▶ **TASK INSTRUCTIONS**:
Tally the lines in the material below that contain the string "action", with case counting. Give only the number.

▶ **DATA RECORDS**:
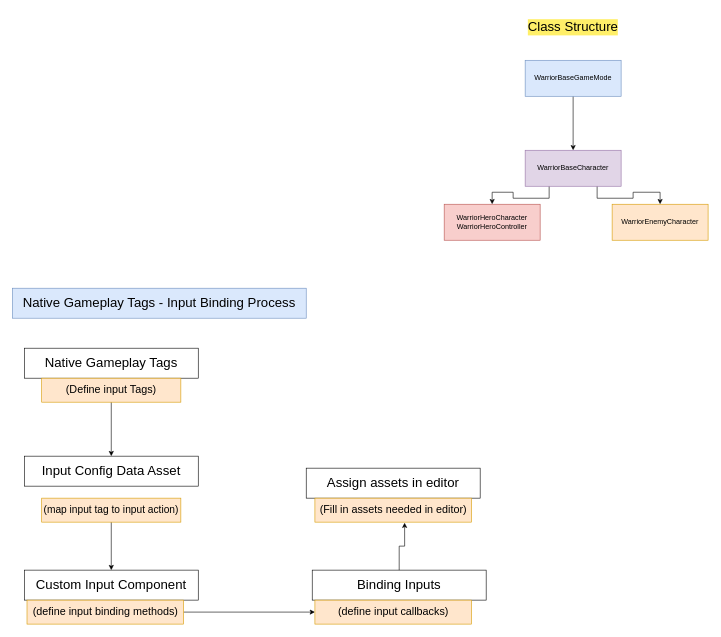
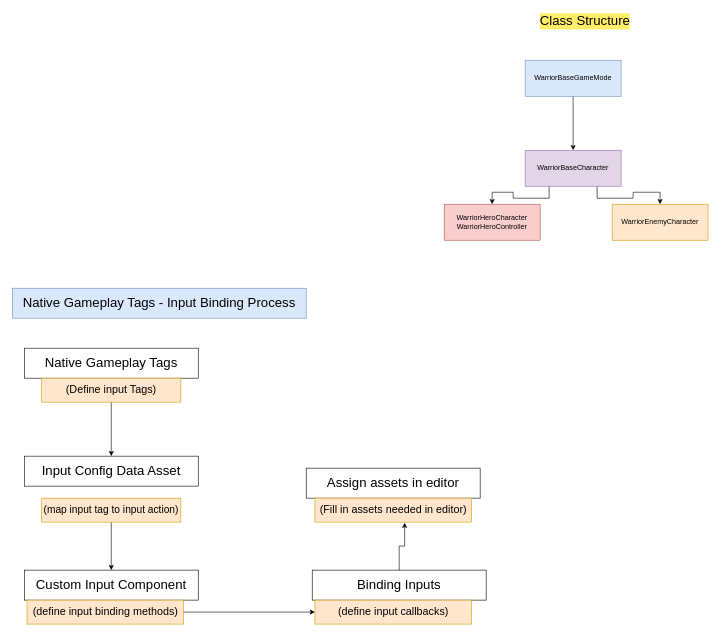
  <mxCell id="0" />
  <mxCell id="1" parent="0" />
- <mxCell id="2" value="Class Structure" style="text;html=1;align=center;verticalAlign=middle;whiteSpace=wrap;rounded=0;fontSize=22;labelBackgroundColor=#FFEF68;" parent="1" vertex="1"><mxGeometry x="810" y="20" width="290" height="50" as="geometry" /></mxCell>
+ <mxCell id="2" value="Class Structure" style="text;html=1;align=center;verticalAlign=middle;whiteSpace=wrap;rounded=0;fontSize=22;labelBackgroundColor=#FFEF68;" parent="1" vertex="1"><mxGeometry x="830" y="10" width="290" height="50" as="geometry" /></mxCell>
  <mxCell id="3" style="edgeStyle=orthogonalEdgeStyle;rounded=0;orthogonalLoop=1;jettySize=auto;html=1;entryX=0.5;entryY=0;entryDx=0;entryDy=0;" parent="1" source="4" target="7" edge="1"><mxGeometry relative="1" as="geometry" /></mxCell>
  <mxCell id="4" value="WarriorBaseGameMode" style="rounded=0;whiteSpace=wrap;html=1;labelBackgroundColor=none;labelBorderColor=none;fillColor=#dae8fc;strokeColor=#6c8ebf;" parent="1" vertex="1"><mxGeometry x="875" y="100" width="160" height="60" as="geometry" /></mxCell>
  <mxCell id="5" style="edgeStyle=orthogonalEdgeStyle;rounded=0;orthogonalLoop=1;jettySize=auto;html=1;exitX=0.75;exitY=1;exitDx=0;exitDy=0;entryX=0.5;entryY=0;entryDx=0;entryDy=0;" parent="1" source="7" target="9" edge="1"><mxGeometry relative="1" as="geometry"><mxPoint x="1110" y="400" as="targetPoint" /></mxGeometry></mxCell>
  <mxCell id="6" style="edgeStyle=orthogonalEdgeStyle;rounded=0;orthogonalLoop=1;jettySize=auto;html=1;exitX=0.25;exitY=1;exitDx=0;exitDy=0;entryX=0.5;entryY=0;entryDx=0;entryDy=0;" parent="1" source="7" target="8" edge="1"><mxGeometry relative="1" as="geometry" /></mxCell>
  <mxCell id="7" value="WarriorBaseCharacter" style="rounded=0;whiteSpace=wrap;html=1;fillColor=#e1d5e7;strokeColor=#9673a6;" parent="1" vertex="1"><mxGeometry x="875" y="250" width="160" height="60" as="geometry" /></mxCell>
  <mxCell id="8" value="WarriorHeroCharacter&lt;div&gt;WarriorHeroController&lt;/div&gt;" style="rounded=0;whiteSpace=wrap;html=1;fillColor=#f8cecc;strokeColor=#b85450;" parent="1" vertex="1"><mxGeometry x="740" y="340" width="160" height="60" as="geometry" /></mxCell>
  <mxCell id="9" value="WarriorEnemyCharacter" style="rounded=0;whiteSpace=wrap;html=1;fillColor=#ffe6cc;strokeColor=#d79b00;" parent="1" vertex="1"><mxGeometry x="1020" y="340" width="160" height="60" as="geometry" /></mxCell>
  <mxCell id="10" value="Native Gameplay Tags - Input Binding Process" style="text;html=1;align=center;verticalAlign=middle;whiteSpace=wrap;rounded=0;fontSize=22;labelBackgroundColor=none;fillColor=#dae8fc;strokeColor=#6c8ebf;" vertex="1" parent="1"><mxGeometry x="20" y="480" width="490" height="50" as="geometry" /></mxCell>
  <mxCell id="11" value="Native Gameplay Tags" style="text;html=1;align=center;verticalAlign=middle;whiteSpace=wrap;rounded=0;fontSize=22;labelBackgroundColor=none;fillColor=none;strokeColor=default;" vertex="1" parent="1"><mxGeometry x="40" y="580" width="290" height="50" as="geometry" /></mxCell>
  <mxCell id="12" style="edgeStyle=orthogonalEdgeStyle;rounded=0;orthogonalLoop=1;jettySize=auto;html=1;exitX=0.5;exitY=1;exitDx=0;exitDy=0;entryX=0.5;entryY=0;entryDx=0;entryDy=0;" edge="1" parent="1" source="13" target="14"><mxGeometry relative="1" as="geometry" /></mxCell>
  <mxCell id="13" value="(Define input Tags)" style="text;html=1;align=center;verticalAlign=middle;whiteSpace=wrap;rounded=0;fontSize=18;labelBackgroundColor=none;fillColor=#ffe6cc;strokeColor=#d79b00;" vertex="1" parent="1"><mxGeometry x="69" y="630" width="232" height="40" as="geometry" /></mxCell>
  <mxCell id="14" value="Input Config Data Asset" style="text;html=1;align=center;verticalAlign=middle;whiteSpace=wrap;rounded=0;fontSize=22;labelBackgroundColor=none;fillColor=none;strokeColor=default;" vertex="1" parent="1"><mxGeometry x="40" y="760" width="290" height="50" as="geometry" /></mxCell>
  <mxCell id="15" style="edgeStyle=orthogonalEdgeStyle;rounded=0;orthogonalLoop=1;jettySize=auto;html=1;exitX=0.5;exitY=1;exitDx=0;exitDy=0;entryX=0.5;entryY=0;entryDx=0;entryDy=0;" edge="1" parent="1" source="16" target="17"><mxGeometry relative="1" as="geometry" /></mxCell>
  <mxCell id="16" value="(map input tag to input action)" style="text;html=1;align=center;verticalAlign=middle;whiteSpace=wrap;rounded=0;fontSize=17;labelBackgroundColor=none;fillColor=#ffe6cc;strokeColor=#d79b00;" vertex="1" parent="1"><mxGeometry x="69" y="830" width="232" height="40" as="geometry" /></mxCell>
  <mxCell id="17" value="Custom Input Component" style="text;html=1;align=center;verticalAlign=middle;whiteSpace=wrap;rounded=0;fontSize=22;labelBackgroundColor=none;fillColor=none;strokeColor=default;" vertex="1" parent="1"><mxGeometry x="40" y="950" width="290" height="50" as="geometry" /></mxCell>
  <mxCell id="18" style="edgeStyle=orthogonalEdgeStyle;rounded=0;orthogonalLoop=1;jettySize=auto;html=1;exitX=1;exitY=0.5;exitDx=0;exitDy=0;entryX=0;entryY=0.5;entryDx=0;entryDy=0;" edge="1" parent="1" source="19" target="21"><mxGeometry relative="1" as="geometry" /></mxCell>
  <mxCell id="19" value="(define input binding methods)" style="text;html=1;align=center;verticalAlign=middle;whiteSpace=wrap;rounded=0;fontSize=18;labelBackgroundColor=none;fillColor=#ffe6cc;strokeColor=#d79b00;" vertex="1" parent="1"><mxGeometry x="44.5" y="1000" width="261" height="40" as="geometry" /></mxCell>
  <mxCell id="20" value="Binding Inputs" style="text;html=1;align=center;verticalAlign=middle;whiteSpace=wrap;rounded=0;fontSize=22;labelBackgroundColor=none;fillColor=none;strokeColor=default;" vertex="1" parent="1"><mxGeometry x="520" y="950" width="290" height="50" as="geometry" /></mxCell>
  <mxCell id="21" value="(define input callbacks)" style="text;html=1;align=center;verticalAlign=middle;whiteSpace=wrap;rounded=0;fontSize=18;labelBackgroundColor=none;fillColor=#ffe6cc;strokeColor=#d79b00;" vertex="1" parent="1"><mxGeometry x="524.5" y="1000" width="261" height="40" as="geometry" /></mxCell>
  <mxCell id="22" value="Assign assets in editor" style="text;html=1;align=center;verticalAlign=middle;whiteSpace=wrap;rounded=0;fontSize=22;labelBackgroundColor=none;fillColor=none;strokeColor=default;" vertex="1" parent="1"><mxGeometry x="510" y="780" width="290" height="50" as="geometry" /></mxCell>
  <mxCell id="23" value="(Fill in assets needed in editor)" style="text;html=1;align=center;verticalAlign=middle;whiteSpace=wrap;rounded=0;fontSize=18;labelBackgroundColor=none;fillColor=#ffe6cc;strokeColor=#d79b00;" vertex="1" parent="1"><mxGeometry x="524.5" y="830" width="261" height="40" as="geometry" /></mxCell>
  <mxCell id="24" style="edgeStyle=orthogonalEdgeStyle;rounded=0;orthogonalLoop=1;jettySize=auto;html=1;exitX=0.5;exitY=0;exitDx=0;exitDy=0;entryX=0.573;entryY=1.025;entryDx=0;entryDy=0;entryPerimeter=0;" edge="1" parent="1" source="20" target="23"><mxGeometry relative="1" as="geometry" /></mxCell>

▶ **RESULT BELOW**:
1